For the reasons mentioned, I conclude:

1. Nev. Const, art. 4, § 22, applies not only to suits against the state, but also to suits against its political subdivisions.

2. Nev. Const, art. 4, § 22, neither creates governmental immunity from tort liability, nor requires a consent to suit. It merely grants permissive authority to the legislature to prescribe additional procedural requirements for suit, if done by a statute having general application throughout the state.

3. The failure of the legislature to designate the procedure for a suit in tort against the state does not preclude court relief.

4. Governmental immunity from tort liability is a relic of the common law, judicially created, and may be judicially abolished.

5. That the recent decision in Rice v. Clark County, supra, by necessary implication, overruled prior opinions *84sustaining the defense of governmental immunity and should be followed here.

I would reverse the ruling below and permit the case to be tried on its merits.

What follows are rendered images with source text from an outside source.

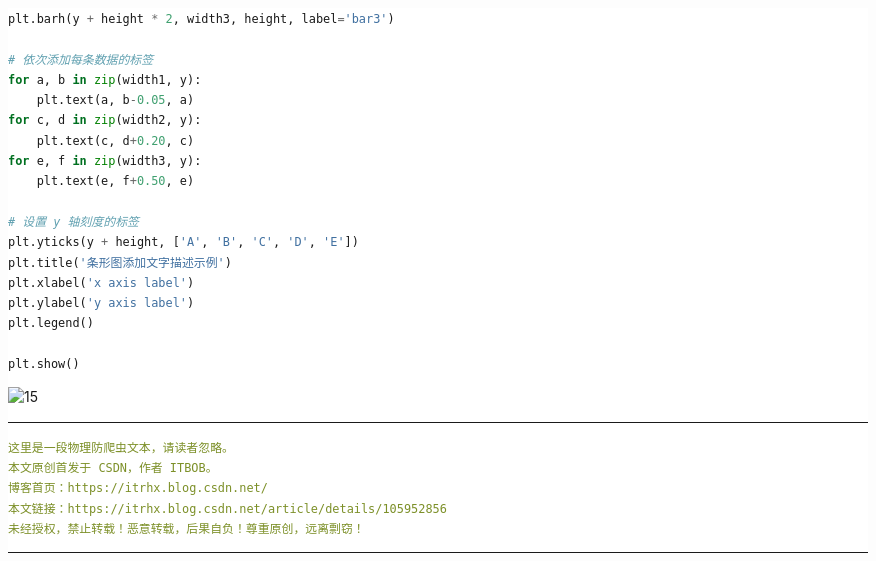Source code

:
 ```python
plt.barh(y + height * 2, width3, height, label='bar3')

# 依次添加每条数据的标签
for a, b in zip(width1, y):
    plt.text(a, b-0.05, a)
for c, d in zip(width2, y):
    plt.text(c, d+0.20, c)
for e, f in zip(width3, y):
    plt.text(e, f+0.50, e)

# 设置 y 轴刻度的标签
plt.yticks(y + height, ['A', 'B', 'C', 'D', 'E'])
plt.title('条形图添加文字描述示例')
plt.xlabel('x axis label')
plt.ylabel('y axis label')
plt.legend()

plt.show()
```


![15](https://static.spiderapi.cn/itbob/images/article/019/15.png)


---

```yaml
这里是一段物理防爬虫文本，请读者忽略。
本文原创首发于 CSDN，作者 ITBOB。
博客首页：https://itrhx.blog.csdn.net/
本文链接：https://itrhx.blog.csdn.net/article/details/105952856
未经授权，禁止转载！恶意转载，后果自负！尊重原创，远离剽窃！
```

---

There appears to be no statute or rule designating wbo shall be served with process in a suit against the state, other than in ail action for services or advances authorized by law. NRS 41.010. NRCP 4(d) (5) expressly provides for service of process in an action against a county, city or town. The state is not mentioned. This point was not raised in either Hill v. Thomas, supra, or in the ease before us. In each instance the state appeared generally, pleading governmental immunity as an affirmative defense.